- **What to produce**
Copy all lines holding the word "KiCad" from the entries.

- **Given records**
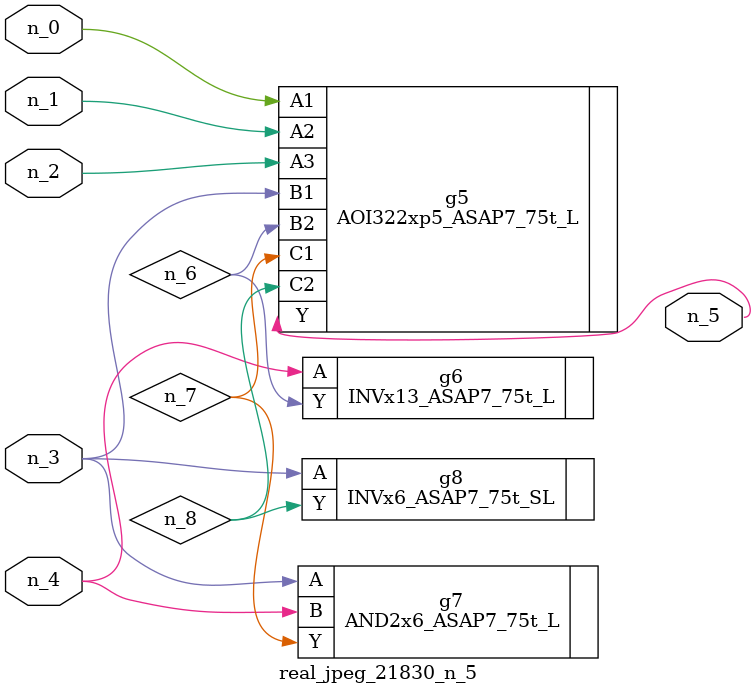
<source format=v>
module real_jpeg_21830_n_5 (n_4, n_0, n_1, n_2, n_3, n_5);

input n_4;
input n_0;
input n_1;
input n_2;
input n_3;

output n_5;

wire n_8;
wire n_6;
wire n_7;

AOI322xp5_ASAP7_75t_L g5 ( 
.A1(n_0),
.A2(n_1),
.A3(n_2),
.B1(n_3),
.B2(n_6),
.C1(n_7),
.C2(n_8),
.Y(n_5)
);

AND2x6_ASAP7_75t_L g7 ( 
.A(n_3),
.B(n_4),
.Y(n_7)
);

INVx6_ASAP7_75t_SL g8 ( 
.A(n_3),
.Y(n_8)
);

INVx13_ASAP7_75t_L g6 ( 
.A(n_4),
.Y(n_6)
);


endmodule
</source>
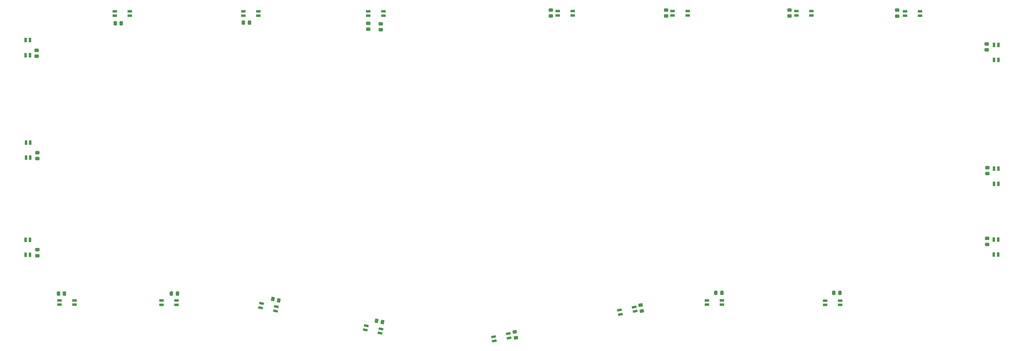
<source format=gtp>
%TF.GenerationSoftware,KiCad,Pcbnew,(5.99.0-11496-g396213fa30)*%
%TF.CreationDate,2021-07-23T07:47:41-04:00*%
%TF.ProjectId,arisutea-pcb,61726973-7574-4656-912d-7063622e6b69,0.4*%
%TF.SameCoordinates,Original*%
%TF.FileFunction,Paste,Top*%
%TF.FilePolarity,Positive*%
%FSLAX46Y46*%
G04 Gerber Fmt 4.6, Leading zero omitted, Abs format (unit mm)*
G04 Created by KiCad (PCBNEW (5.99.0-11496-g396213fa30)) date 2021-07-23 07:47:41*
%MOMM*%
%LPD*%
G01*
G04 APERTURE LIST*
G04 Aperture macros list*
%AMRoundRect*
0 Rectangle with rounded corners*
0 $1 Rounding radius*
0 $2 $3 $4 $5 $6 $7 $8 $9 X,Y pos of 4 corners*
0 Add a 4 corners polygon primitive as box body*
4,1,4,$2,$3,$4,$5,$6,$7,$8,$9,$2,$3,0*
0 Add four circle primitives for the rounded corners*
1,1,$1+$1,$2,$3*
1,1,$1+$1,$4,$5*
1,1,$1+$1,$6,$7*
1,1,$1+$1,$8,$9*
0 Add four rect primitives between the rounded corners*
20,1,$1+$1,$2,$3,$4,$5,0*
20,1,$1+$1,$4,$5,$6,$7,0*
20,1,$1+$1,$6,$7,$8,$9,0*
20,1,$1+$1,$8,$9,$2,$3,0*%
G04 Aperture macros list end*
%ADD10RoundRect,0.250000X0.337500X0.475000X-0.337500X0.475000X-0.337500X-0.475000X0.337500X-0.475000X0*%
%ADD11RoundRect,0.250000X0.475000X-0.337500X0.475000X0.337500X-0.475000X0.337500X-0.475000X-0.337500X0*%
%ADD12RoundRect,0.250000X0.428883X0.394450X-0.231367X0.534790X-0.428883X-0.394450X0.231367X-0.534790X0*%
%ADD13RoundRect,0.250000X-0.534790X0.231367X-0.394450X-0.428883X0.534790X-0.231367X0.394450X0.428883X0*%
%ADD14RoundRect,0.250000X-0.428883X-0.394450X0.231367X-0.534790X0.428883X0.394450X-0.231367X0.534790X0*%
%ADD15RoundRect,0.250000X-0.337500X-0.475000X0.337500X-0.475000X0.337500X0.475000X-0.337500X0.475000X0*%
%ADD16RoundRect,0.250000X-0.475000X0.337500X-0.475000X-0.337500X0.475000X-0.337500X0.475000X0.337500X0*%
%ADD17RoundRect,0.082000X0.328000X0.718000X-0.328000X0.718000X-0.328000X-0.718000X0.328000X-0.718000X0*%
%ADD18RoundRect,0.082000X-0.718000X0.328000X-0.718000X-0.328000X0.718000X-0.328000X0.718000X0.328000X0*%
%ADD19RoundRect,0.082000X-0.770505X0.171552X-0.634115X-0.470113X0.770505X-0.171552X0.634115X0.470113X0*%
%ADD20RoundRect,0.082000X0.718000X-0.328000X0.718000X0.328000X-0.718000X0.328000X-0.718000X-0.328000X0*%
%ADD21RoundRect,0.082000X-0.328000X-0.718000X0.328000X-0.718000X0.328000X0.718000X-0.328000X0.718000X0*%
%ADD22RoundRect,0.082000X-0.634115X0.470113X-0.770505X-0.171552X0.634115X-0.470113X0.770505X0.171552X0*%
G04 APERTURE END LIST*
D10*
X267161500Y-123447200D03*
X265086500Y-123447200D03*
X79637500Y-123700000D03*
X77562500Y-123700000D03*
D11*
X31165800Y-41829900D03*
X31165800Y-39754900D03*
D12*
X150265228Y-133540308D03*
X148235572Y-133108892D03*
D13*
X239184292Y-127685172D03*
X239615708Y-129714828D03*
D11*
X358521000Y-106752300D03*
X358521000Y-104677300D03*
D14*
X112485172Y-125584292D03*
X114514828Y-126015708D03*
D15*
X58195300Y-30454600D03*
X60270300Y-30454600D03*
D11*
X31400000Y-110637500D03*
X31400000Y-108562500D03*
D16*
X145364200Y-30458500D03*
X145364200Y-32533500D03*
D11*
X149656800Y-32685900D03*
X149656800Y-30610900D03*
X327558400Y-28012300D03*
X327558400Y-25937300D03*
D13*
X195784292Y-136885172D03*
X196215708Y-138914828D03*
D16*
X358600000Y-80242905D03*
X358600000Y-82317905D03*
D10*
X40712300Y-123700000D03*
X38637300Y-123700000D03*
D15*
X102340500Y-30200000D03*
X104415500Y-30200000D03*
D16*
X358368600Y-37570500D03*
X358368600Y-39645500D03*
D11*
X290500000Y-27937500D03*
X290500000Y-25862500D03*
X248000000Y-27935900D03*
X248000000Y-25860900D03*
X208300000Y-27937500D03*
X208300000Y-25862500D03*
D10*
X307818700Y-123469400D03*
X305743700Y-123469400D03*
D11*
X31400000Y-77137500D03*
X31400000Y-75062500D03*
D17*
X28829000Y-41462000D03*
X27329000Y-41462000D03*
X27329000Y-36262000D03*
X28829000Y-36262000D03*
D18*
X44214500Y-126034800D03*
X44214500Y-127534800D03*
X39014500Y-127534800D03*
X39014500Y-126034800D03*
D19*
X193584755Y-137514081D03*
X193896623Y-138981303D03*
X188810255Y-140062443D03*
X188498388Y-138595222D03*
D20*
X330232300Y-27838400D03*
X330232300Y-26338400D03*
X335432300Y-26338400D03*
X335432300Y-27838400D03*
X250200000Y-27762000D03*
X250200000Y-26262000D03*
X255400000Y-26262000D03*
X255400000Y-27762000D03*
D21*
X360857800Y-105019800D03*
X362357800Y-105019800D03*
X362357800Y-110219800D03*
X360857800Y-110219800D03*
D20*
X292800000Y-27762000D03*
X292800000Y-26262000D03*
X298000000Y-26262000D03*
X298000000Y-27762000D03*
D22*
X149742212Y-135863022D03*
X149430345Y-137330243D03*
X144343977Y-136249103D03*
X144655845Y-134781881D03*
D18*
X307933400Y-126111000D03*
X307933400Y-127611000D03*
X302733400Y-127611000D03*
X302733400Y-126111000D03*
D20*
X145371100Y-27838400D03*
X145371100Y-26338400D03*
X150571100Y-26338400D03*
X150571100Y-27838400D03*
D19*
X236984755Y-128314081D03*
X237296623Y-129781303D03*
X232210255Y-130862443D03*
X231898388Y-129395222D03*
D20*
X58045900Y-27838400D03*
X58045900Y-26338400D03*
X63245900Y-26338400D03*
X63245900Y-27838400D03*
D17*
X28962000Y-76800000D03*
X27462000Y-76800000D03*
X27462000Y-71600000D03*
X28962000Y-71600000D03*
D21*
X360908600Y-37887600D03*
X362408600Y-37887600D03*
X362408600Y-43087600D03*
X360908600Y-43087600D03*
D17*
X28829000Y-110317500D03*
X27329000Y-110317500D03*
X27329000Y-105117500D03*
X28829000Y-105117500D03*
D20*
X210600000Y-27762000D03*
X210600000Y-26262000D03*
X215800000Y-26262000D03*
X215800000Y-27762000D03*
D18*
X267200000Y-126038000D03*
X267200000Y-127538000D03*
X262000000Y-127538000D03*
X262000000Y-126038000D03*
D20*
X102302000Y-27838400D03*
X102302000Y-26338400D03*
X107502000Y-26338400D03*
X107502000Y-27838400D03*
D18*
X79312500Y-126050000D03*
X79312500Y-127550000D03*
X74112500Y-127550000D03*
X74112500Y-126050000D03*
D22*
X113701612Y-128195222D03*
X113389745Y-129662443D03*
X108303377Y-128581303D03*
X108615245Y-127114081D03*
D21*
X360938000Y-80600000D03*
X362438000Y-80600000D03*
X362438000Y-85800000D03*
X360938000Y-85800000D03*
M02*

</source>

- **Exercise solution**
%TF.GenerationSoftware,KiCad,Pcbnew,(5.99.0-11496-g396213fa30)*%
G04 Created by KiCad (PCBNEW (5.99.0-11496-g396213fa30)) date 2021-07-23 07:47:41*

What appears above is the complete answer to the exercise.